Great chance, Bob. Wouldn’t mind being in your boots. Dig up a few kings and buried cities for me, won’t you? Hope you have a wonderful time. We’ll think about you. Let us know how you’re coming on now and then. Well, sorry you can’t go with me. So long!”
Bob looked after the car wistfully. Somehow the hometown and the home folks had suddenly taken on a friendly look they had never shown before.
“I like him,” he said suddenly, as if he were thinking aloud.
“He certainly is a prince of a fellow,” said Alan, as he got out his latchkey.
The boys went quietly upstairs to Alan’s room and sat down to talk. As they turned on the light, they saw a big pitcher of milk and a plate of sandwiches and cake.
“Draw up and let’s have a bite,” said Alan. “My mother thinks I haven’t eaten supper evidently.”
“Is that the kind of thing mothers do?” Bob said wistfully. “Good night! And you wanted to go for dessert! Well, if I had a mother like that, I don’t know but I’d turn the job over to some other fellow, too.”
“Say,” said Alan thoughtfully, “you begin to make me think I haven’t been half appreciative of my lot.”
When they had cleared the plates and finished the milk, Alan reached for the package and untied it.
“This,” he said, as he opened the box, “is for you, Bob. It’s from the bunch. They want you to take it with you. Think you’ve got room to carry it?”
He felt just the least bit embarrassed now that he had begun.

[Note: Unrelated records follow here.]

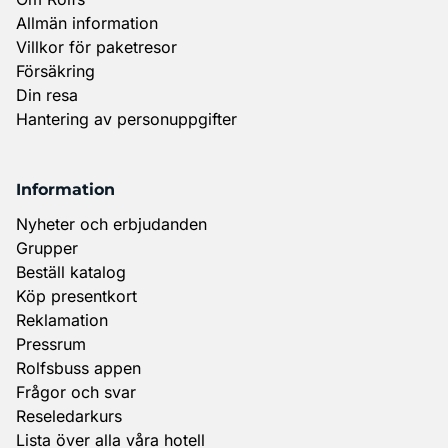
Allmän information
Villkor för paketresor
Försäkring
Din resa
Hantering av personuppgifter
Information
Nyheter och erbjudanden
Grupper
Beställ katalog
Köp presentkort
Reklamation
Pressrum
Rolfsbuss appen
Frågor och svar
Reseledarkurs
Lista över alla våra hotell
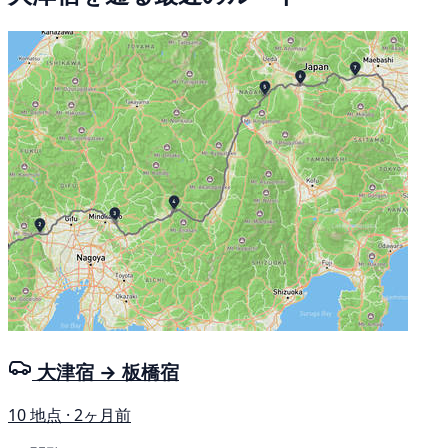
大津宿 → 板橋宿
10 地点 · 2ヶ月前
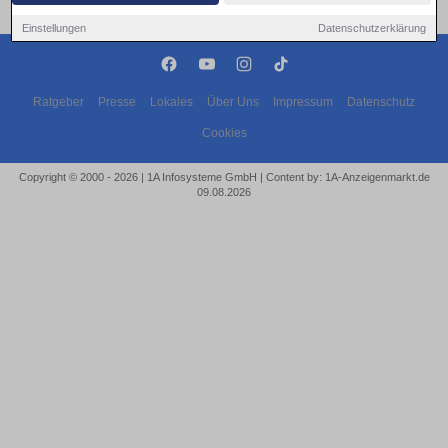
Einstellungen
Datenschutzerklärung
Ratgeber
Presse
Lokales
Über Uns
Impressum
Datenschutz
Cookies
Copyright © 2000 - 2026 | 1A Infosysteme GmbH | Content by: 1A-Anzeigenmarkt.de
09.08.2026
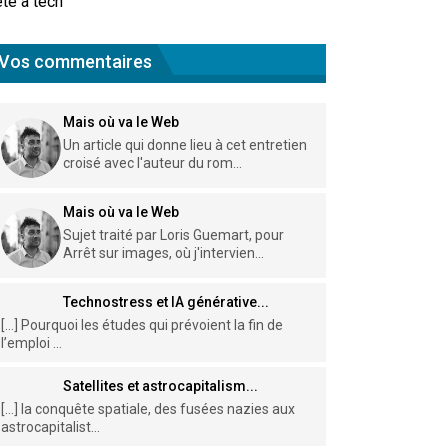
te à tech
Vos commentaires
Mais où va le Web
Un article qui donne lieu à cet entretien
croisé avec l'auteur du rom...
Mais où va le Web
Sujet traité par Loris Guemart, pour
Arrêt sur images, où j'intervien...
Technostress et IA générative...
[…] Pourquoi les études qui prévoient la fin de
l’emploi ...
Satellites et astrocapitalism...
[…] la conquête spatiale, des fusées nazies aux
astrocapitalist...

He was not quite sure how Bob would take the gift of a Bible. Perhaps after all, as Sherrill had suggested, he might resent it. He had the name of not caring much for religion or churches.
“For me?” said Bob with pleased surprise. “From the bunch? Say, what have you been saying to them? The bunch never cared a red cent for me.”
“That’s all you know about it, Bob,” said Alan. “And I haven’t said a word to them. It was all cooked up by the bunch. Sherrill Washburn is president, you know, this year, and she called me up awhile ago and asked if I thought you would mind their giving it to you.”
“Mind?” said Bob. “Indeed I do mind. I mind so much that I’ll carry it all the way in my hands if there isn’t any other place for it. What is it?”
“That’s it, Bob. I guess maybe they thought it wasn’t quite in your line. They didn’t know but you might like something else better. You see, it’s—a Bible!”
Alan stripped off the confining paper and handed over the beautifully bound Scofield Bible.
The other boy took it with a look of awe and reverence that astonished MacFarland. He held it in his hand a moment and felt of its covers, opened it and noted its suppleness, its gold edges, its fine paper, its clear print, and then looked down for an instant, almost as if he were going to cry.
“I’ve never had a Bible,” he said huskily at last, “but I’ll see to it hereafter that it’s in my line. I sure am grateful.”
“I think they’ve written something in the front,” said Alan to cover his own deep feeling. He reached over and turned the pages back to the flyleaf where it was inscribed.
To Robert Fulton Lincoln with the best wishes of his friends of the West Avenue Young People’s Group.
There followed a long string of autographs, most of them belonging to Robert Lincoln’s former schoolmates, and at the bottom in small script, 2 Timothy 2:15.
“Here, I’ve got to get my name in that space they left there,” said Alan, getting out his fountain pen.